Evidentemente, é desejável que o factor trabalho seja mais intensivamente utilizado, sim, mas de forma mais eficiente; contudo, para que tal seja sustentável, é fundamental e indispensável que outros factores produtivos, como o capital sejam, mais intensivamente utilizados no processo produtivo – o que levará a aumentar o crescimento económico e, com ele, o emprego, o nível de vida da população e… os salários (que, assim, terão, indirectamente, mas por certo, uma evolução bem mais positiva do que a que tem vindo a ser registada).





Nota: Este texto foi publicado no jornal "Público" em Maio 11, 2011.

9 comentários:

Tonibler disse...

Eu concordo consigo Miguel, mas a forma como o PSD se deixa enrolar nestas aritméticas...


A simples redução do TSU vale 1% de crescimento do PIB por efeitos multiplicativos. O custo geral do trabalho ficará 2% mais baixo (grosso modo) que baixa o valor mínimo exigido na contratação. Isto faz com que a quebra na procura vai ser amortecida ao mesmo tempo que o risco de empregar vai ser mitigado. Mais emprego, gera mais emprego, que gera mais produto. Esta medida vale, por si só ~1% do PIB.

O que é que o IVA tem a ver com isto???

Miguel Frasquilho disse...

Pois, caro Tonibler... não em nada a ver!... Até porque, mesmo sem esse efeito, e como os próprios números da Troika mostram, existe espaço orçamental mais do que suficiente para concretizar a descida de 4 pp a TSU já em 2012!...

AF disse...

Caros Tonibler, Miguel Frasquilho,

Poderão fazer o favor de me elucidar o que é que isto quer dizer?

(da pag. da RTP: http://www.rtp.pt/noticias/index.php?t=Passos-contradiz-Catroga-no-IVA-e-acusa-Socrates-de-mentir.rtp&article=440974&layout=10&visual=3&tm=9 )

"Em Vila Real, o presidente do PSD manteve sempre a tónica na ideia de que o Imposto sobre o Valor Acrescentando “não é para subir”. “O que temos de fazer, se formos governo, é reestruturar o IVA, o que significa que, nas três taxas já existentes, temos de reclassificar produtos e serviços de modo a alargar a receita” "

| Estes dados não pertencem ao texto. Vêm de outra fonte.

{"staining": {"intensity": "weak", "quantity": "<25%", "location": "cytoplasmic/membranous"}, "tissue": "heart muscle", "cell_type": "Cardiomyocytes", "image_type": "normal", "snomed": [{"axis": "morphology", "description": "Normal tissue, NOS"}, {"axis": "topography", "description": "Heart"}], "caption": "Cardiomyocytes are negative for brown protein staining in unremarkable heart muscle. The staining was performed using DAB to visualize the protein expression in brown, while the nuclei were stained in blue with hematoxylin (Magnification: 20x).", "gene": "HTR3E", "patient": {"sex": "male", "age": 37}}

Ora, como não é descendo produtos das taxas mais elevadas para as mais baixas que se vai conseguir "alargar a receita", na prática estamos a falar de transitar produtos e serviços de taxas mais baixas para as mais altas.

Ainda diria mais: como os produtos e serviços que estão classificados nas taxas mais baixas não serão os "de luxo", antes os bens de primeira necessidade, o que é sugerido é, na prática, um aumento de imposto sobre estes produtos.

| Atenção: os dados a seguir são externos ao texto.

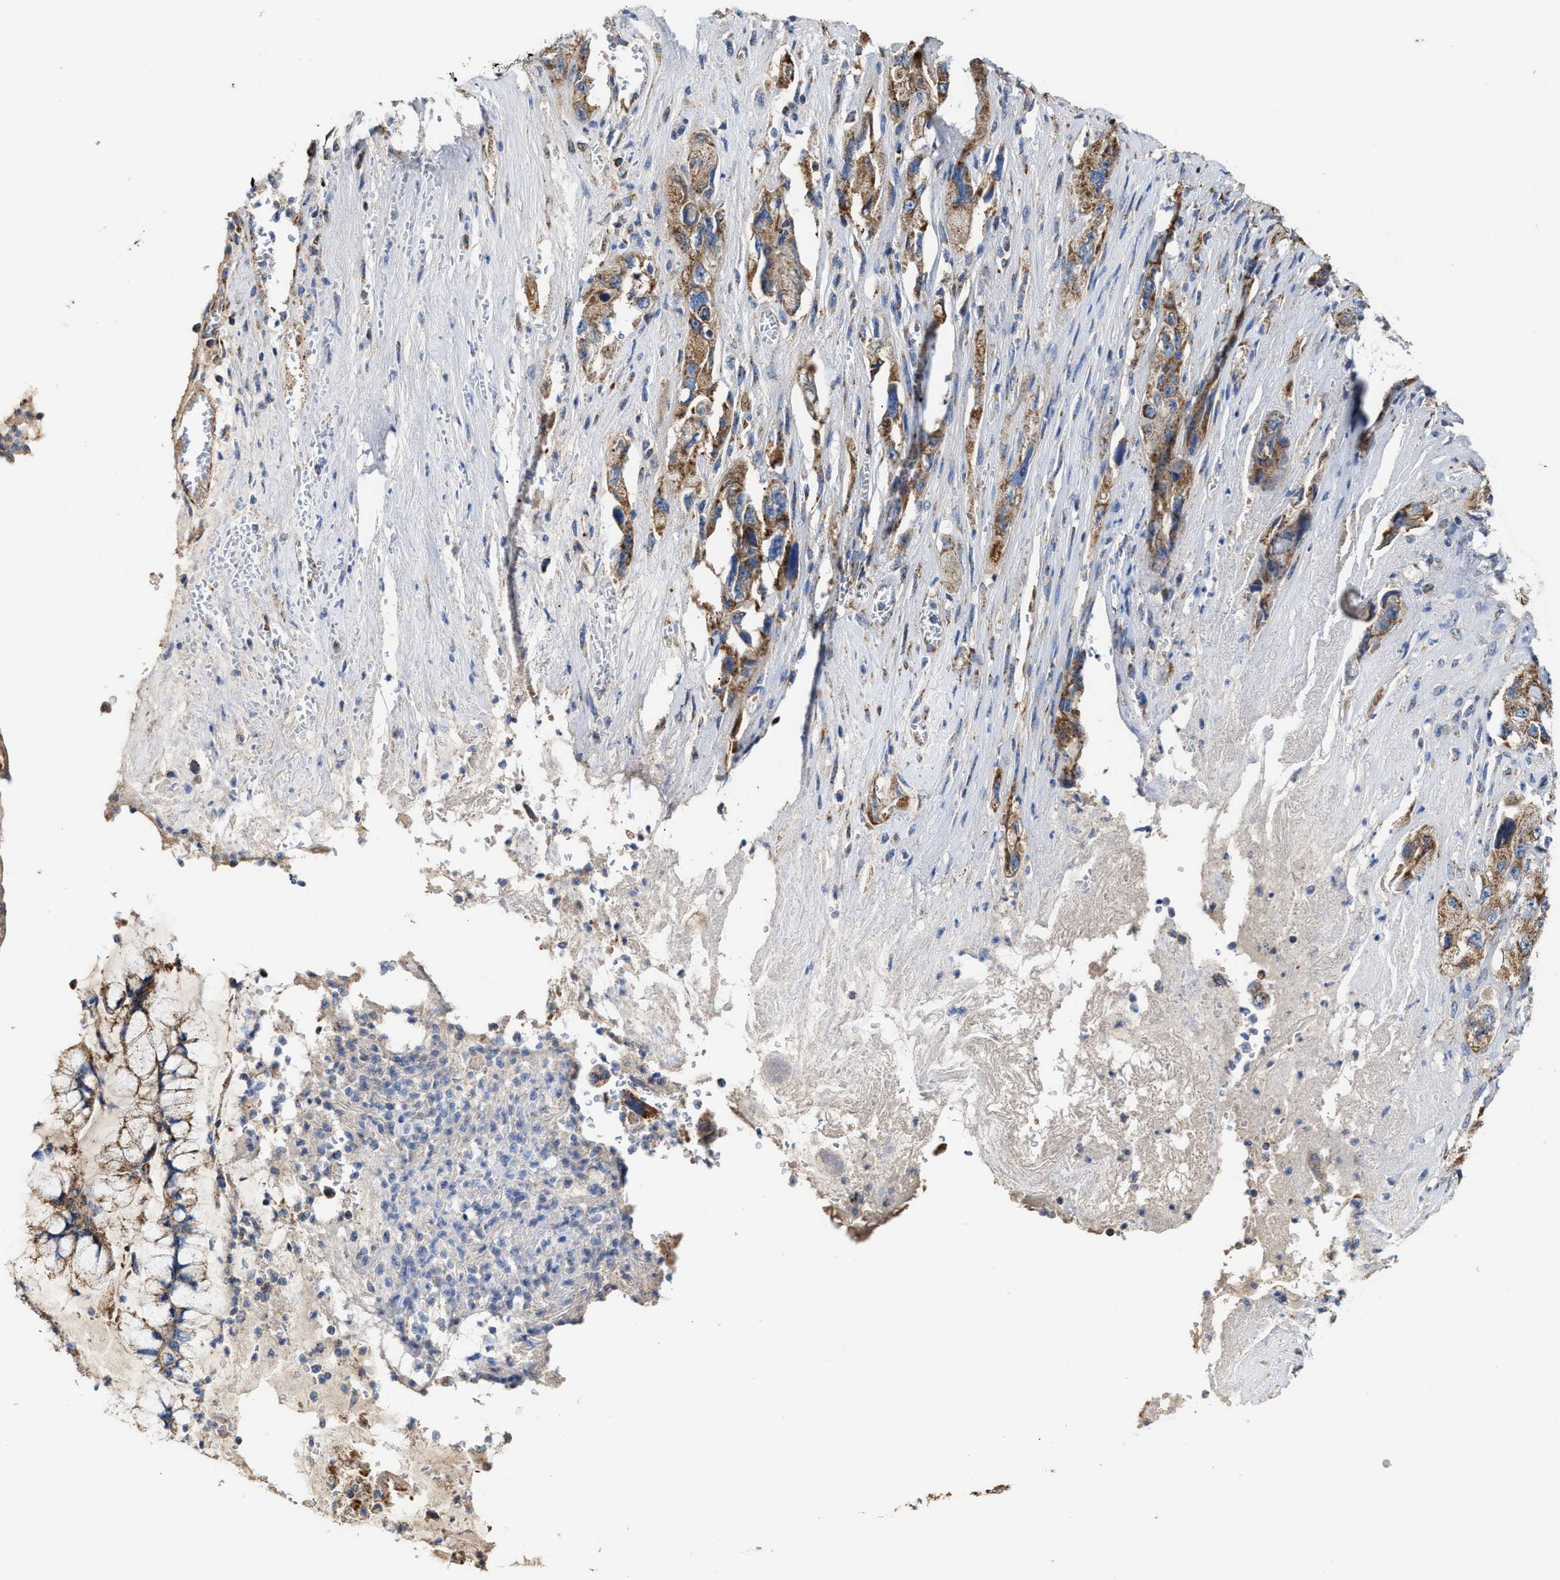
{"staining": {"intensity": "moderate", "quantity": ">75%", "location": "cytoplasmic/membranous"}, "tissue": "pancreatic cancer", "cell_type": "Tumor cells", "image_type": "cancer", "snomed": [{"axis": "morphology", "description": "Adenocarcinoma, NOS"}, {"axis": "topography", "description": "Pancreas"}], "caption": "Tumor cells show medium levels of moderate cytoplasmic/membranous positivity in approximately >75% of cells in human adenocarcinoma (pancreatic).", "gene": "MECR", "patient": {"sex": "female", "age": 73}}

(nos produtos e serviços de primeira necessidade incluo, claro está, o golfe ;) )

Miguel Frasquilho disse...

Caro AF,
Isto significa o que já está contemplado no acordo com a Troika, e que é, de facto, aumentar a receita do IVA por reestruturação de algumas taxas - o que significa aumentar a tributação de taxas reduzida e intermédia para a taxa mais elevada. Mas isso já está previsto no acordo assinado com a Troika, que qualquer Governo eleito a 5 de Junho terá que cumprir. O meu ponto - e julgo que também o do presdidente do PSD - é que, PARA ALÉM DISSO, não serão necessários aumentos adicionais de impostos para compensar uma descida da TSU de 4 pp, porque existe uma margem que já está contemplada no acordo com a Troika. Agora, que aumentos de impostos, seja de que maneira for (por redução de benefícios, reestruturação de taxas, ou aumento de taxas como no tabaco e veículos, etc.), vão ser uma realidade, ah, isso vão!... Mas qualquer Governo o terá que fazer... Não sei se fui claro... :-)

AF disse...

Caro Miguel Frasquilho,

Foi bastante claro.

O meu comentário poderá ter sido, em retrospectiva, deslocado. Não pretendia, nem pretendo, discutir "aritméticas", como diria o caro Tonibler :)

No entanto, sendo a mensagem demagógica da parte de várias personalidades do PS, alardeando a subida do IVA, criticável por ser errada tecnicamente, não deixa a mensagem por parte do PSD de ser, apesar de tecnicamente correcta (não vão subir o IVA), censurável, por demagógica.

É claro, felizmente existem espaços como o 4R onde podemos esclarecer "directamente" estes assuntos. :)

Tonibler disse...

AF,

Só para esclarecer, eu estou-me nas tintas para o IVA. É mau subir, mas deve ter sido a moeda de troca que os partidos entregaram em troca da RTP, da subvenção partidária, da publicidade nos jornais e de todas as formas eticamente deploráveis com que os partidos roubam os pobres.
O meu ponto é que a baixa do TSU é boa em quaisquer circunstâncias e o PSD não se deveria ter deixado enrolar pelo IVA nesta matéria.

AF disse...

Tonibler,

Ou seja, na sua opinião a baixa na TSU por si só iria gerar verba (proveniente de outros impostos, mesmo sem estes serem aumentados), que serviria para compensar essa falta de receita? E essa verba tinha na mesma como destino a Segurança Social? (isto assumindo que a TSU tem esse destino)

Tonibler disse...

Falta de receita na Segurança Social? Que se lixe a receita da Segurança Social, isso é problema de rico. Esse buraco tapa-se depois porque é uma questão de poupança. Trata-se de pedir emprestado aos portugueses para conseguir empregar mais portugueses e pagamos-lhes depois.

Esse dinheiro não é preciso já. É preciso para o futuro mas, por agora, podemos investi-lo em Portugal para nos livrarmos do estado.

Anthrax disse...

Dr MF... :))))

Explique lá aos estimados camaradas Tóni e AF o que está, realmente, escrito no programa eleitoral do PSD :))

Diga-lhes lá que o que está escrito no programazito - considerando que não terei visto mal - é que a redução da TSU até 4 pp se aplica apenas às empresas mais exportadoras e estas sim podem beneficiar, inclusive, de um desconto no IRC.